◆ **Instructions to follow**: I'd like every entry returned exactly as it is, with the images left out.

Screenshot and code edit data
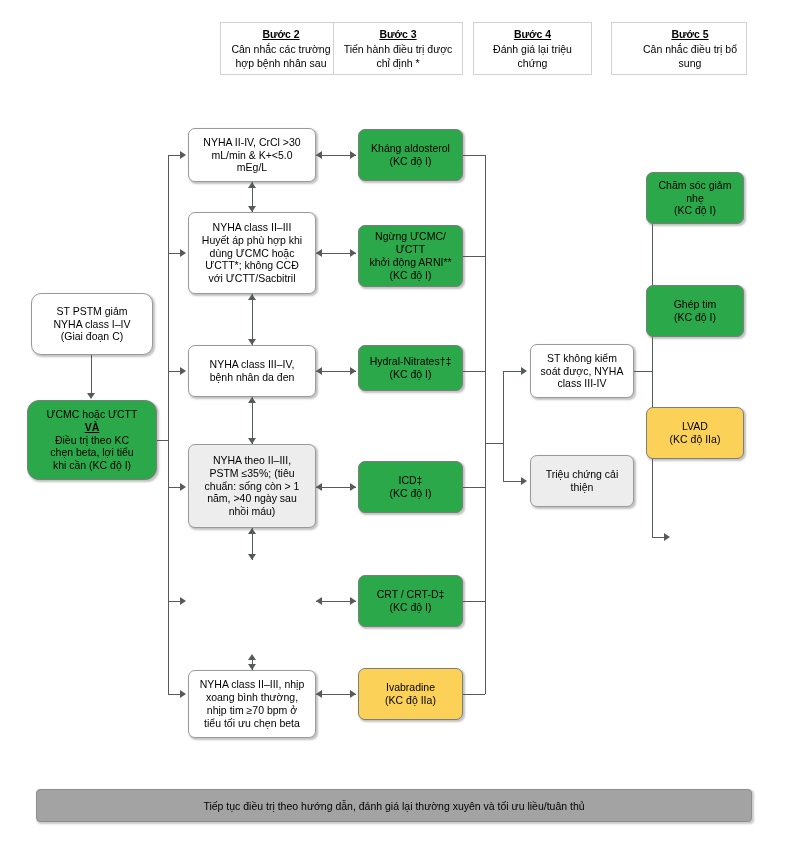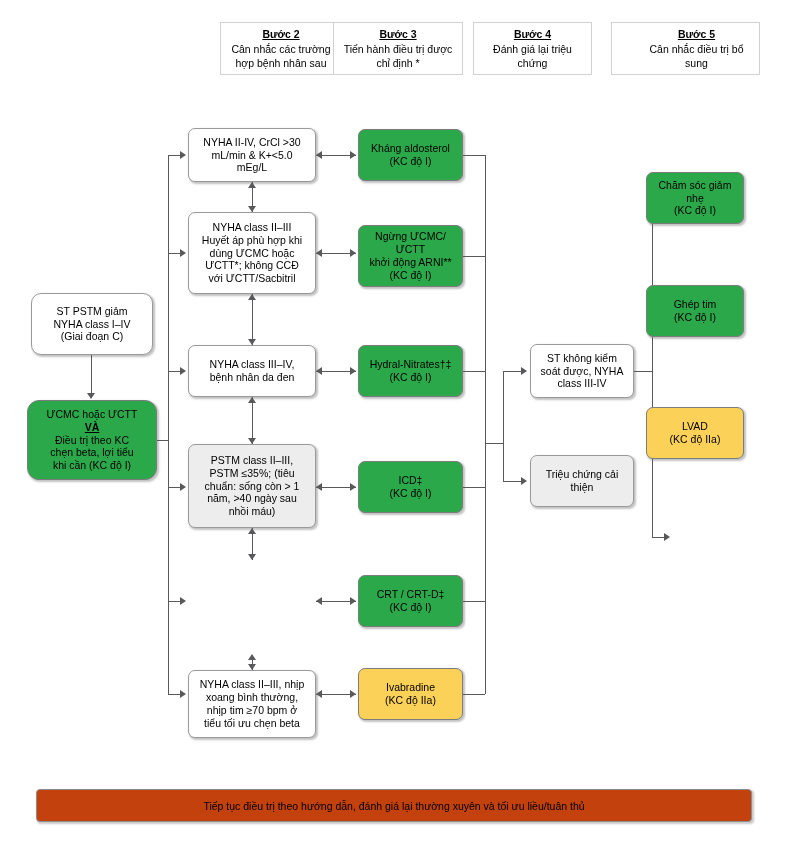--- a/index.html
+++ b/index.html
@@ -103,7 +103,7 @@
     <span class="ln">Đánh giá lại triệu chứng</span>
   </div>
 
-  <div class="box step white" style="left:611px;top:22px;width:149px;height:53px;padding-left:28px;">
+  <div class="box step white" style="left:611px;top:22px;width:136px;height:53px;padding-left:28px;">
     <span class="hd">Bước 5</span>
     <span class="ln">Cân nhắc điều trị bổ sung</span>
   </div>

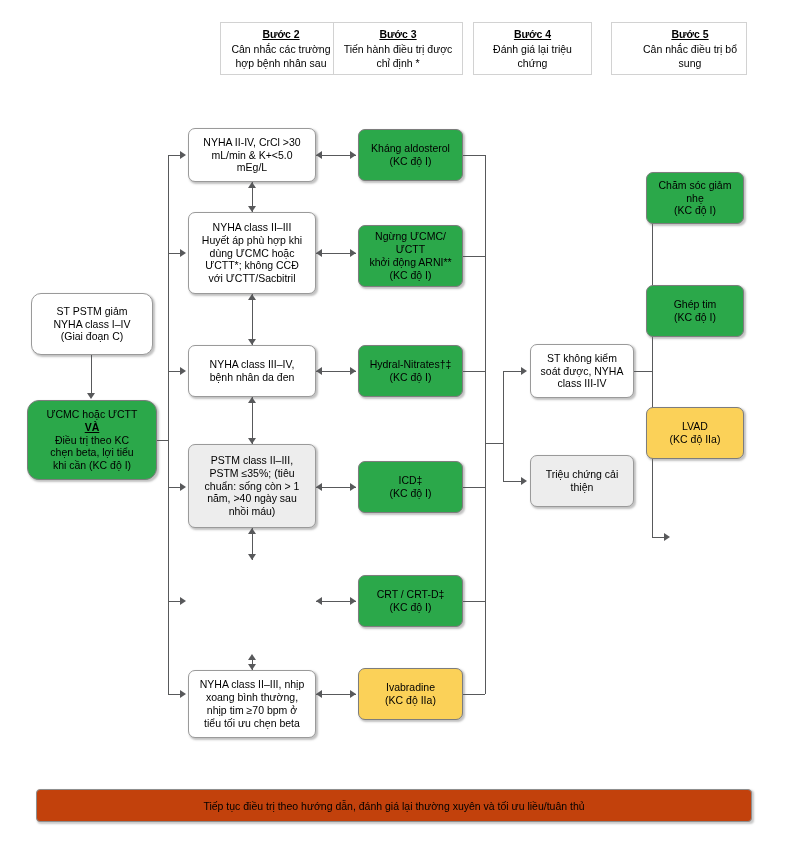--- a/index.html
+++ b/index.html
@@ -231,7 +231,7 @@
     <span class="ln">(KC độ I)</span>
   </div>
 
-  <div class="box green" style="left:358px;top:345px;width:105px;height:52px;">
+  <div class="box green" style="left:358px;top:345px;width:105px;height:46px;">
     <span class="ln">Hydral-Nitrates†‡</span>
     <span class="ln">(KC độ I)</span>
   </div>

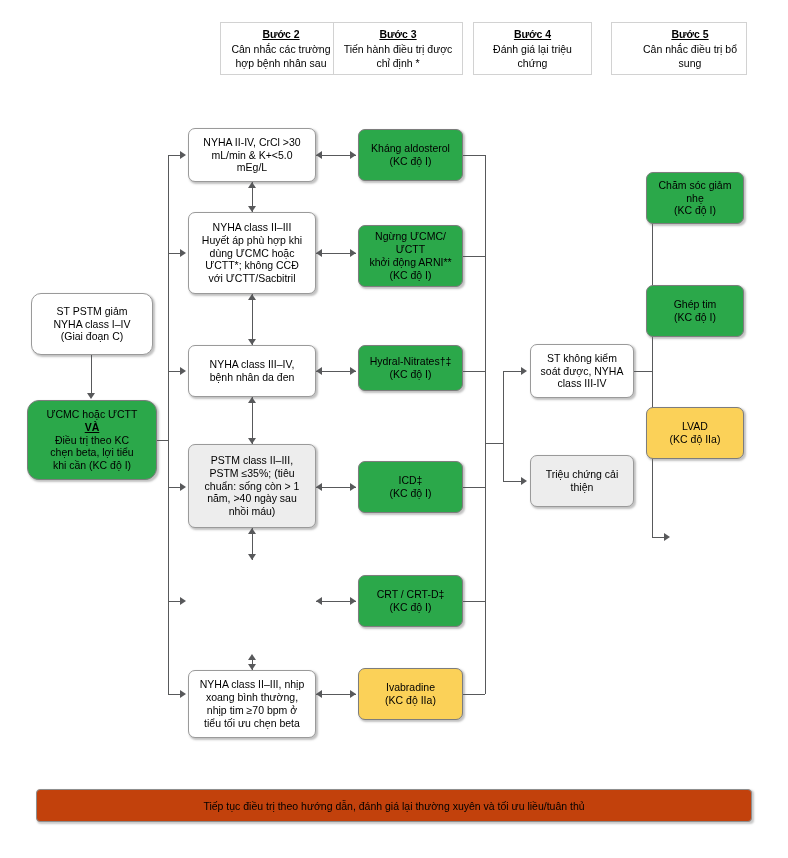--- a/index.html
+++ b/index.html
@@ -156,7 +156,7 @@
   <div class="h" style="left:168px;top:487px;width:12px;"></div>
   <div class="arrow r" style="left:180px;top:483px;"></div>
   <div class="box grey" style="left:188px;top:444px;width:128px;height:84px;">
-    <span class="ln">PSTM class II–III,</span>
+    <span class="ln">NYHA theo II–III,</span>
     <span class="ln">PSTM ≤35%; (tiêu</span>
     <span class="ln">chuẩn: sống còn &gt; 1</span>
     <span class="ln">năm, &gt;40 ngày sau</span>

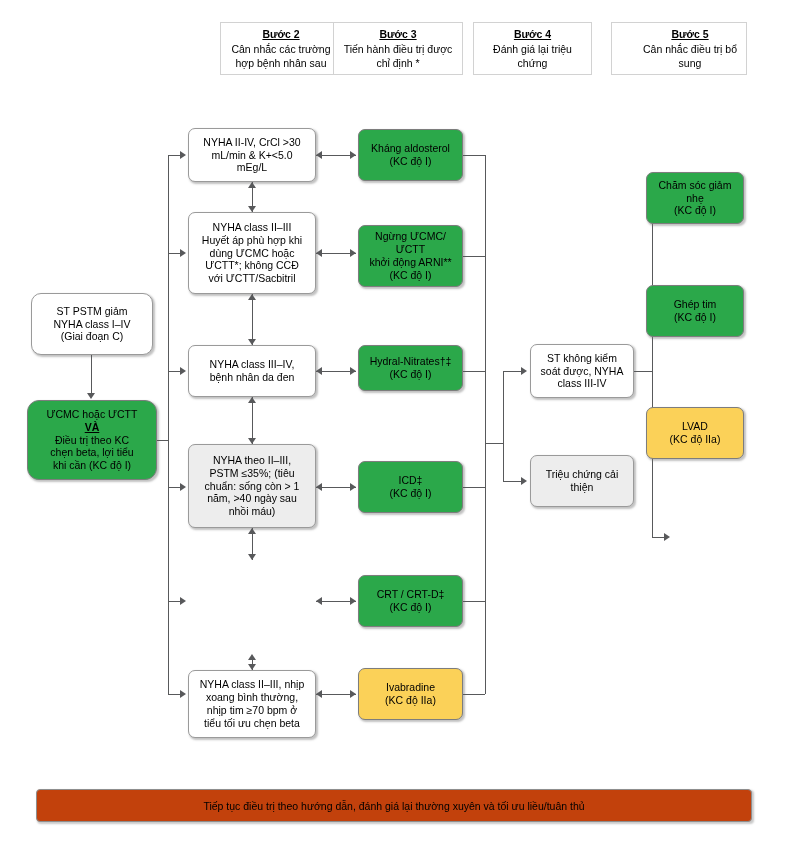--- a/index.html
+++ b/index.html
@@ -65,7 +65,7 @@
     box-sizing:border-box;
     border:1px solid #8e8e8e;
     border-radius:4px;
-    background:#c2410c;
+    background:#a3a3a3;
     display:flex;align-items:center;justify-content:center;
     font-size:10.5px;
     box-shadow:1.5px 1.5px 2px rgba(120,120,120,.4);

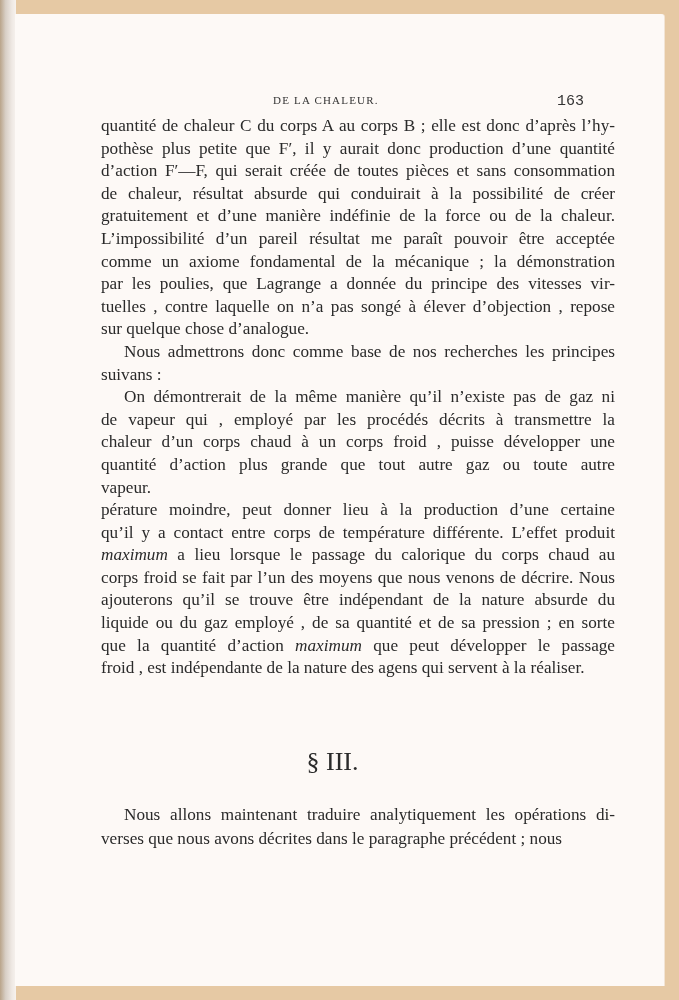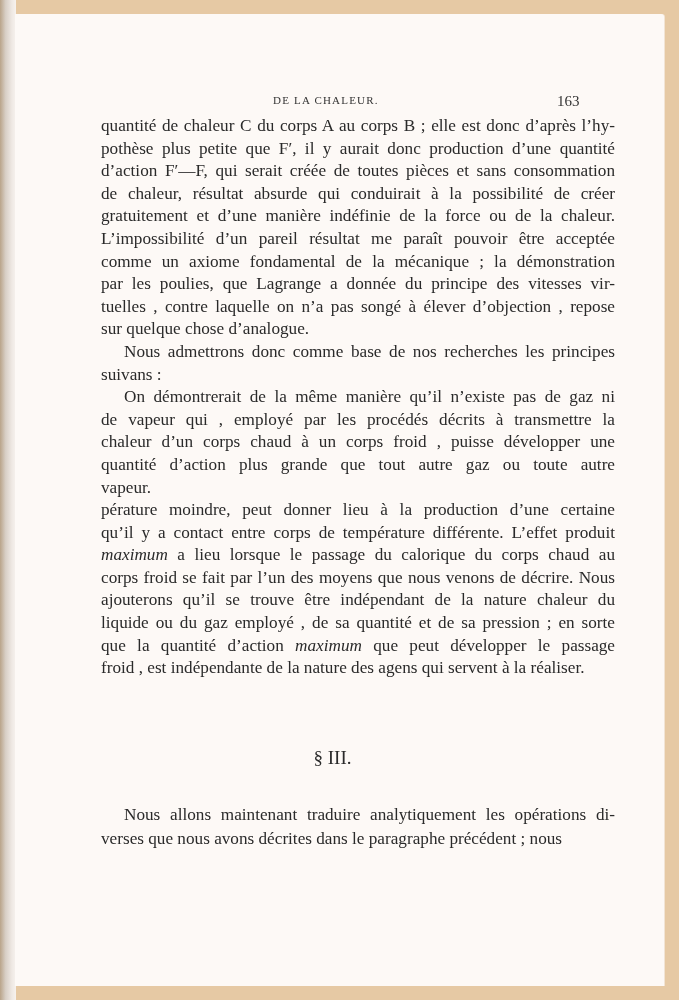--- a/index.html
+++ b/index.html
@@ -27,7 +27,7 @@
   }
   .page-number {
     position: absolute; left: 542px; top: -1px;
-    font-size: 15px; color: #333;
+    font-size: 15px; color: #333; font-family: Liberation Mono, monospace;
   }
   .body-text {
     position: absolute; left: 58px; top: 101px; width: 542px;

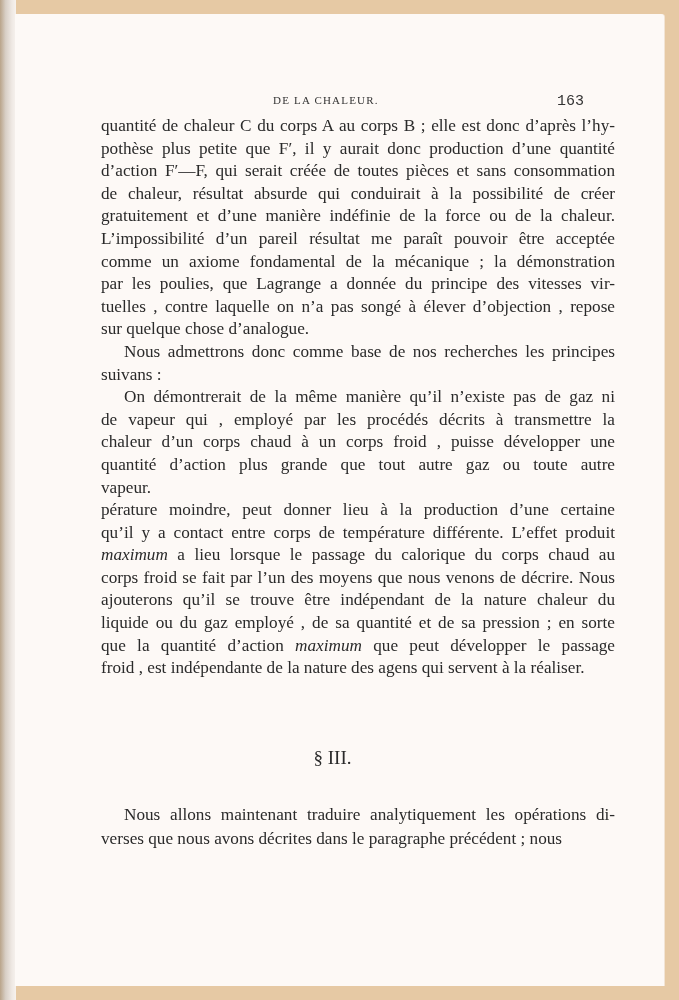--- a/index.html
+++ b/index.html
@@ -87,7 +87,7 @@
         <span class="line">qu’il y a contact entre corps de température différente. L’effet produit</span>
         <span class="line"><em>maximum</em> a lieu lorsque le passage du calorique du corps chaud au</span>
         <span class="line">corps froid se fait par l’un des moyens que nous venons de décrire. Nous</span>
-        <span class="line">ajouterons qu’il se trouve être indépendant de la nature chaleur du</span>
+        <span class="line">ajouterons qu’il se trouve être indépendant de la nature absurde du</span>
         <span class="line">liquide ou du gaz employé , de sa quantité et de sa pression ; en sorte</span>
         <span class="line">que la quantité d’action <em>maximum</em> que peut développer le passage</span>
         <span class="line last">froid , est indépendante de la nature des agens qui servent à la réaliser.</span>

◆ **Answer box**:
--- a/index.html
+++ b/index.html
@@ -103,7 +103,7 @@
     <span class="ln">Đánh giá lại triệu chứng</span>
   </div>
 
-  <div class="box step white" style="left:611px;top:22px;width:149px;height:53px;padding-left:28px;">
+  <div class="box step white" style="left:611px;top:22px;width:136px;height:53px;padding-left:28px;">
     <span class="hd">Bước 5</span>
     <span class="ln">Cân nhắc điều trị bổ sung</span>
   </div>

--- a/index.html
+++ b/index.html
@@ -231,7 +231,7 @@
     <span class="ln">(KC độ I)</span>
   </div>
 
-  <div class="box green" style="left:358px;top:345px;width:105px;height:52px;">
+  <div class="box green" style="left:358px;top:345px;width:105px;height:46px;">
     <span class="ln">Hydral-Nitrates†‡</span>
     <span class="ln">(KC độ I)</span>
   </div>

--- a/index.html
+++ b/index.html
@@ -156,7 +156,7 @@
   <div class="h" style="left:168px;top:487px;width:12px;"></div>
   <div class="arrow r" style="left:180px;top:483px;"></div>
   <div class="box grey" style="left:188px;top:444px;width:128px;height:84px;">
-    <span class="ln">PSTM class II–III,</span>
+    <span class="ln">NYHA theo II–III,</span>
     <span class="ln">PSTM ≤35%; (tiêu</span>
     <span class="ln">chuẩn: sống còn &gt; 1</span>
     <span class="ln">năm, &gt;40 ngày sau</span>

--- a/index.html
+++ b/index.html
@@ -65,7 +65,7 @@
     box-sizing:border-box;
     border:1px solid #8e8e8e;
     border-radius:4px;
-    background:#c2410c;
+    background:#a3a3a3;
     display:flex;align-items:center;justify-content:center;
     font-size:10.5px;
     box-shadow:1.5px 1.5px 2px rgba(120,120,120,.4);

--- a/index.html
+++ b/index.html
@@ -27,7 +27,7 @@
   }
   .page-number {
     position: absolute; left: 542px; top: -1px;
-    font-size: 15px; color: #333;
+    font-size: 15px; color: #333; font-family: Liberation Mono, monospace;
   }
   .body-text {
     position: absolute; left: 58px; top: 101px; width: 542px;

--- a/index.html
+++ b/index.html
@@ -87,7 +87,7 @@
         <span class="line">qu’il y a contact entre corps de température différente. L’effet produit</span>
         <span class="line"><em>maximum</em> a lieu lorsque le passage du calorique du corps chaud au</span>
         <span class="line">corps froid se fait par l’un des moyens que nous venons de décrire. Nous</span>
-        <span class="line">ajouterons qu’il se trouve être indépendant de la nature chaleur du</span>
+        <span class="line">ajouterons qu’il se trouve être indépendant de la nature absurde du</span>
         <span class="line">liquide ou du gaz employé , de sa quantité et de sa pression ; en sorte</span>
         <span class="line">que la quantité d’action <em>maximum</em> que peut développer le passage</span>
         <span class="line last">froid , est indépendante de la nature des agens qui servent à la réaliser.</span>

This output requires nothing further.